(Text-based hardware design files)
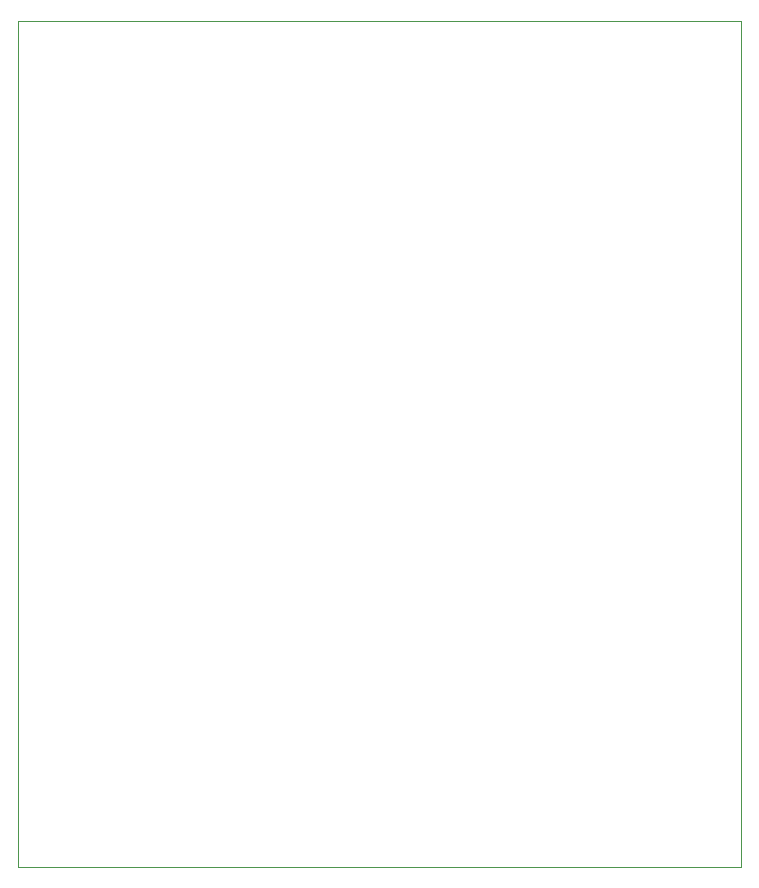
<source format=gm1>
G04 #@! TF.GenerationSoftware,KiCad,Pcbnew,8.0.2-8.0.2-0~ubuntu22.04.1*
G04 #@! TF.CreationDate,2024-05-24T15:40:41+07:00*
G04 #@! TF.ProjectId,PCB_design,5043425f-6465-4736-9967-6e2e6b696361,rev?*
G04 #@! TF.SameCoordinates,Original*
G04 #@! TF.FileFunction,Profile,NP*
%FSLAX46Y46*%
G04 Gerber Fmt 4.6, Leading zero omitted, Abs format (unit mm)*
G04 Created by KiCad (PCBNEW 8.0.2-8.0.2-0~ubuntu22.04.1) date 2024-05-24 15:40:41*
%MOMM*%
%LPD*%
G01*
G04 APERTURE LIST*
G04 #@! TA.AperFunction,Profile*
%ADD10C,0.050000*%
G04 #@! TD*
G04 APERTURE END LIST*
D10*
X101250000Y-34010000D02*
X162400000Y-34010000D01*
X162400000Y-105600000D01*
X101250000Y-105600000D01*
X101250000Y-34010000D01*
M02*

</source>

==

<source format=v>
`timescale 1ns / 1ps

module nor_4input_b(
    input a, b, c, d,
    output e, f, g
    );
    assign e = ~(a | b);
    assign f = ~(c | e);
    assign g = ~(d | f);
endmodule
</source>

---

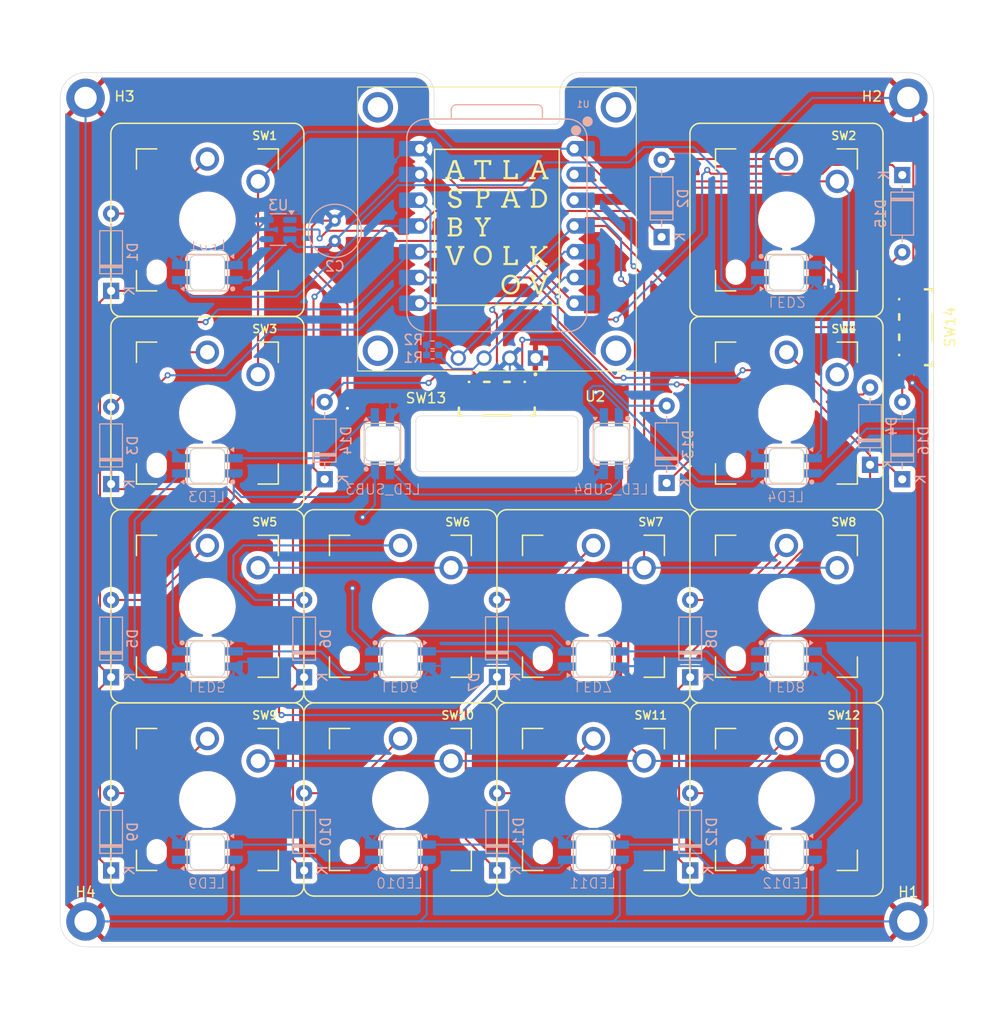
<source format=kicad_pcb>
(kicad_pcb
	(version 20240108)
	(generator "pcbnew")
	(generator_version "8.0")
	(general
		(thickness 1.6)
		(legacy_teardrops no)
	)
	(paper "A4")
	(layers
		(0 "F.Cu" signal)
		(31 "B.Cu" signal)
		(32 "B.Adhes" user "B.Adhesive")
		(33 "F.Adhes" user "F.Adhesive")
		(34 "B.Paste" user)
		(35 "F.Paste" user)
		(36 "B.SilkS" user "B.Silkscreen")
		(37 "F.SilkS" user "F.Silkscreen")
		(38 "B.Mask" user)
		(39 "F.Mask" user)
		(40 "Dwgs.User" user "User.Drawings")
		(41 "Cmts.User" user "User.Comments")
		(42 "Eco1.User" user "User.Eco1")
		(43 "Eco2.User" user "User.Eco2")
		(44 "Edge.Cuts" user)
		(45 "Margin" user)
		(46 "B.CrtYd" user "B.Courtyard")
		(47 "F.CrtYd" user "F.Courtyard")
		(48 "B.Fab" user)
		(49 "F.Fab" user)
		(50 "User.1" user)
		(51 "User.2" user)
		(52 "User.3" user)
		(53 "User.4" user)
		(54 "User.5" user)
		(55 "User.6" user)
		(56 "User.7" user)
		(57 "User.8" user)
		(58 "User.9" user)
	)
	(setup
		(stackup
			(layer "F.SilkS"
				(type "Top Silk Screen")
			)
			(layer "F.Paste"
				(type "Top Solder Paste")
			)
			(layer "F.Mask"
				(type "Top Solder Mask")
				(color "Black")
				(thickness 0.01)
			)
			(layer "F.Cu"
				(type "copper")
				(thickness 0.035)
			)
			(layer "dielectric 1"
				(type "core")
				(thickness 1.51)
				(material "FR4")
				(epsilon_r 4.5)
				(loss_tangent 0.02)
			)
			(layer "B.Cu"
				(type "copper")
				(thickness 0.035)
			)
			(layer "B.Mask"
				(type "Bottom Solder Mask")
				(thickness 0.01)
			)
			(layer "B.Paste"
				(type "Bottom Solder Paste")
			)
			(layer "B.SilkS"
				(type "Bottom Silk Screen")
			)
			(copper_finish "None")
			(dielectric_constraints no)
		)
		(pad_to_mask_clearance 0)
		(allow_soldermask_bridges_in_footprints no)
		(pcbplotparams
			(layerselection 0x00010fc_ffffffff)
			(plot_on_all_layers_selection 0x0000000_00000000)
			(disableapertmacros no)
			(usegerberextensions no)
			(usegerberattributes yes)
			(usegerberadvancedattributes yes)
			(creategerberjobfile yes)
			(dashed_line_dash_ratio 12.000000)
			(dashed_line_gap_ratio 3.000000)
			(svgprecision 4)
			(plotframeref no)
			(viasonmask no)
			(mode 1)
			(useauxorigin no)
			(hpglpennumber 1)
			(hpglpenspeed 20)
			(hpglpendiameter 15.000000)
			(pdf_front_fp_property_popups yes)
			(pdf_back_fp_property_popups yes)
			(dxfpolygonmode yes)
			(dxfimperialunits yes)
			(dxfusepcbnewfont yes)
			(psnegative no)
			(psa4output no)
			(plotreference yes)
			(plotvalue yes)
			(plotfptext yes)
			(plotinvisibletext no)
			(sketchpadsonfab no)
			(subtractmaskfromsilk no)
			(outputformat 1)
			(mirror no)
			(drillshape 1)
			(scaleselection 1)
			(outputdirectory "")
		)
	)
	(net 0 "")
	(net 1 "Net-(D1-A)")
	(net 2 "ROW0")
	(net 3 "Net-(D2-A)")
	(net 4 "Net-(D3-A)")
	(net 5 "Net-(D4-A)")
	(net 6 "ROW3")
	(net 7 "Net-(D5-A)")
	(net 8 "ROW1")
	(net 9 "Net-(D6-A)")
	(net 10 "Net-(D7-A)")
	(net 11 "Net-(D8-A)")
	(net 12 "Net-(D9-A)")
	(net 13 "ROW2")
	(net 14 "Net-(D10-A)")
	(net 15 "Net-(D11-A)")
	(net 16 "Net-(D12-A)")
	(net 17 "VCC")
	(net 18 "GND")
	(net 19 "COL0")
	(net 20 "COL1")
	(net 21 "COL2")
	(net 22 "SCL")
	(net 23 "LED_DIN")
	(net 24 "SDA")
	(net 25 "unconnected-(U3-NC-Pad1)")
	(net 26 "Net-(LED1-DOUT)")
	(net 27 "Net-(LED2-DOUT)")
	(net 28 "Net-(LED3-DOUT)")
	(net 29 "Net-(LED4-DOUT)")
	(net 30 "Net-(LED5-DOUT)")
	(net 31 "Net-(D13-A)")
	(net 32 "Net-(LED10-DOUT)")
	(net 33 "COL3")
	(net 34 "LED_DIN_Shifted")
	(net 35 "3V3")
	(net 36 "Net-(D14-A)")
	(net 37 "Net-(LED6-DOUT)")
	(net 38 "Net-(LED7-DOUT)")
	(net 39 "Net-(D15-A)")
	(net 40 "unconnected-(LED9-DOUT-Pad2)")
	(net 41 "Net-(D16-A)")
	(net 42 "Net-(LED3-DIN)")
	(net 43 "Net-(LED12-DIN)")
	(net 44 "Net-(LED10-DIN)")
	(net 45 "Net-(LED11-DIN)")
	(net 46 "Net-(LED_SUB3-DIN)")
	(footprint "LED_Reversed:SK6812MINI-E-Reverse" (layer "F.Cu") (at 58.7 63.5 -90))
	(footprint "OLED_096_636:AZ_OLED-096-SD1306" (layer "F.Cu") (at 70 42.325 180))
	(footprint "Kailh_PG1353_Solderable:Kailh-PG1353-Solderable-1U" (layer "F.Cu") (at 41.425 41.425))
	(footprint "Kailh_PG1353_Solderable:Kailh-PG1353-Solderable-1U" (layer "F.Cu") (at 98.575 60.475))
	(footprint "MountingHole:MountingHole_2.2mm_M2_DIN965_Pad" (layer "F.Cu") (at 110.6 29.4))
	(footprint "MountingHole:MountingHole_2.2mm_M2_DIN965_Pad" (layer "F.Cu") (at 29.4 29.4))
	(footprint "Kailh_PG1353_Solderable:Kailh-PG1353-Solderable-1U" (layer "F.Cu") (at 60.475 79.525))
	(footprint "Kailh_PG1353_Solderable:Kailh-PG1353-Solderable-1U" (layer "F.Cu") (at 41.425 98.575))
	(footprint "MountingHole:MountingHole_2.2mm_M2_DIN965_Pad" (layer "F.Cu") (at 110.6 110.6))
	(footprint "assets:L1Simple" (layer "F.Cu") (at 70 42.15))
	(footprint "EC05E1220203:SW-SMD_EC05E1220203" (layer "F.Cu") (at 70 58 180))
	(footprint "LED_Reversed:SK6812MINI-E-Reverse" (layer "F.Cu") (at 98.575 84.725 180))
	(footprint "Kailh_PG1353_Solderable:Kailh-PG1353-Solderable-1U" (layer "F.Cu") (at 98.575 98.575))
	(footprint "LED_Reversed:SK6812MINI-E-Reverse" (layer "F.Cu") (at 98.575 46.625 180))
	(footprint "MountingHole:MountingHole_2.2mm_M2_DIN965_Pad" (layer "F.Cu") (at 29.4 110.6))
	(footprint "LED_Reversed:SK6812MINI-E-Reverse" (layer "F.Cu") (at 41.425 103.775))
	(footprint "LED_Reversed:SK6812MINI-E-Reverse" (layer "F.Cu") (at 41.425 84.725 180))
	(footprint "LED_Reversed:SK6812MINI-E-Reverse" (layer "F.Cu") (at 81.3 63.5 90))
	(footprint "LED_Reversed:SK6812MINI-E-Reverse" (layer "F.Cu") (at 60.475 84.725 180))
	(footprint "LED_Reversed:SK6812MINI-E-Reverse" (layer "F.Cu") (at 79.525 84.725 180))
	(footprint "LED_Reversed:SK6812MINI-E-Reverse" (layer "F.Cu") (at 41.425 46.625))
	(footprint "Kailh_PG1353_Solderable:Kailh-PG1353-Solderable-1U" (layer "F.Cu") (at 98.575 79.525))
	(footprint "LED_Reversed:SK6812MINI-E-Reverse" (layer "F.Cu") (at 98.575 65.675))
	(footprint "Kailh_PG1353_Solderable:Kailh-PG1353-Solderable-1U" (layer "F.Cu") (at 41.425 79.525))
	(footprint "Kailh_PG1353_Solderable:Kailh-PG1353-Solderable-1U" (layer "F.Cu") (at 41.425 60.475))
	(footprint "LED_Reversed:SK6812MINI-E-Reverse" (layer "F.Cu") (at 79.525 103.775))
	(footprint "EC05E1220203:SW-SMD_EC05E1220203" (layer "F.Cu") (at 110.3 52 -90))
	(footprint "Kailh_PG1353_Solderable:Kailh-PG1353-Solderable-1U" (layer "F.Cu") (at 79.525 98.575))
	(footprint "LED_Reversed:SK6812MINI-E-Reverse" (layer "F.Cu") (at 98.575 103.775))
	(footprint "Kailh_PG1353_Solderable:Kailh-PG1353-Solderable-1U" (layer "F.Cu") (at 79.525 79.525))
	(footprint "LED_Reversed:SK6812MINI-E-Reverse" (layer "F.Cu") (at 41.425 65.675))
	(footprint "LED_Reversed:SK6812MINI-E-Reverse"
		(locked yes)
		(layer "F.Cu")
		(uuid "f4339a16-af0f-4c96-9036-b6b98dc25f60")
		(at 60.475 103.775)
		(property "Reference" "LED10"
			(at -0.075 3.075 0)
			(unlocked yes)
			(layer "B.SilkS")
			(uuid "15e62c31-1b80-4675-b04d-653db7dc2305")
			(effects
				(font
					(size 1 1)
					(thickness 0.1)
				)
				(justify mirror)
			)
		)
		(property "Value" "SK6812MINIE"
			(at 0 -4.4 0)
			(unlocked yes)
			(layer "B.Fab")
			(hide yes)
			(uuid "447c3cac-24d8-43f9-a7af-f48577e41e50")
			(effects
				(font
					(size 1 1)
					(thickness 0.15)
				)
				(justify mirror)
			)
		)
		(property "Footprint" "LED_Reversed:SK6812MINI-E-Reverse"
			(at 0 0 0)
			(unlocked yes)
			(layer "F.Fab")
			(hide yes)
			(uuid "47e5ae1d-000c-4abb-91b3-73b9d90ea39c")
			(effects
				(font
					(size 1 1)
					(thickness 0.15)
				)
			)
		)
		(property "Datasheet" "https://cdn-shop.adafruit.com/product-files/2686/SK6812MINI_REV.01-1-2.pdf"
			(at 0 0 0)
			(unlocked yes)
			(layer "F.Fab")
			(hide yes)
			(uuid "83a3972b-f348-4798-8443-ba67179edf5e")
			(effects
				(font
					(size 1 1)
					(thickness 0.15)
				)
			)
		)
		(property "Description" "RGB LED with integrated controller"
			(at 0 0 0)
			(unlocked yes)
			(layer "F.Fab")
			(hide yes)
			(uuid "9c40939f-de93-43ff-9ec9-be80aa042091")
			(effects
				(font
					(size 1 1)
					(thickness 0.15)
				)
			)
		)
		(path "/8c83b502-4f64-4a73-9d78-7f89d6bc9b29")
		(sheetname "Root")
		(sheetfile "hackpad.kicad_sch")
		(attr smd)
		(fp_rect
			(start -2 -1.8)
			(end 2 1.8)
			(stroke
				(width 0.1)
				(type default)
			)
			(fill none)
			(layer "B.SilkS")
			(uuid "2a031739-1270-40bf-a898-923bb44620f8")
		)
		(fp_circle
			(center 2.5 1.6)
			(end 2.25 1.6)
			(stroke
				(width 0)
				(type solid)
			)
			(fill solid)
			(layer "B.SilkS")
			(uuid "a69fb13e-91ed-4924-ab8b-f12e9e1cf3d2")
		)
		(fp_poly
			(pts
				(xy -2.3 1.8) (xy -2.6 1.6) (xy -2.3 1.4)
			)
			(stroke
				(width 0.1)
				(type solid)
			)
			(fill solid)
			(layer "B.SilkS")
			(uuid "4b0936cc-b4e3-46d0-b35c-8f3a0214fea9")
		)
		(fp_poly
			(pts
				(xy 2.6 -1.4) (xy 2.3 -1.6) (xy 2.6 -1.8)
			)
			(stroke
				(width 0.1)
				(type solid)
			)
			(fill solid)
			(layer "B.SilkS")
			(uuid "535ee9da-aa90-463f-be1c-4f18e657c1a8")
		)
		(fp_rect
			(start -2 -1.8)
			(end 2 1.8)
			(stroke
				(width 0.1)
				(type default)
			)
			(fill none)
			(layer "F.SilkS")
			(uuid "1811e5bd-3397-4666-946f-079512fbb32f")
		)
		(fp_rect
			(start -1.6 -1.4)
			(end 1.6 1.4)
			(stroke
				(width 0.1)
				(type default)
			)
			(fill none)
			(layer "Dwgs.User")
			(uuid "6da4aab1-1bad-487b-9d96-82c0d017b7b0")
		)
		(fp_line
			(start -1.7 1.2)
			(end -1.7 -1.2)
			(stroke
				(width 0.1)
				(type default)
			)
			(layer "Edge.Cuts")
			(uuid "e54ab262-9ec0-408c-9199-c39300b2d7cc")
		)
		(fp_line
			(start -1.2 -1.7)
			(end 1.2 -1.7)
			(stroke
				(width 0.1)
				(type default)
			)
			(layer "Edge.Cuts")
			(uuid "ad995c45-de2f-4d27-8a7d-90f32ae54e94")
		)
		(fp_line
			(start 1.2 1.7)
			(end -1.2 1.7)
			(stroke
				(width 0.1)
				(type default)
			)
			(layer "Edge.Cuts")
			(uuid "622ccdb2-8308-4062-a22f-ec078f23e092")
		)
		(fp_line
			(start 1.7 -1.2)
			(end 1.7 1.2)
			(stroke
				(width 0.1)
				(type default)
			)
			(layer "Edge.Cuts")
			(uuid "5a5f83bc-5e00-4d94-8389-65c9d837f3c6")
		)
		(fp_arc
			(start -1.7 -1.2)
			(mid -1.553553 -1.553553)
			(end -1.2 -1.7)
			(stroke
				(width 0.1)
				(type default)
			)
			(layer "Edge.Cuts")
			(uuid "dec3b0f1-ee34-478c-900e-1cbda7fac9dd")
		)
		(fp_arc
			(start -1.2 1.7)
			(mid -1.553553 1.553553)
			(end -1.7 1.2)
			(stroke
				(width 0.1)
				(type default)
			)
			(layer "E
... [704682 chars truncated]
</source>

ACTION ITEM: Using the records above, pull out each line where the word "CrtYd" occurs.

ANSWER SECTION:
		(46 "B.CrtYd" user "B.Courtyard")
		(47 "F.CrtYd" user "F.Courtyard")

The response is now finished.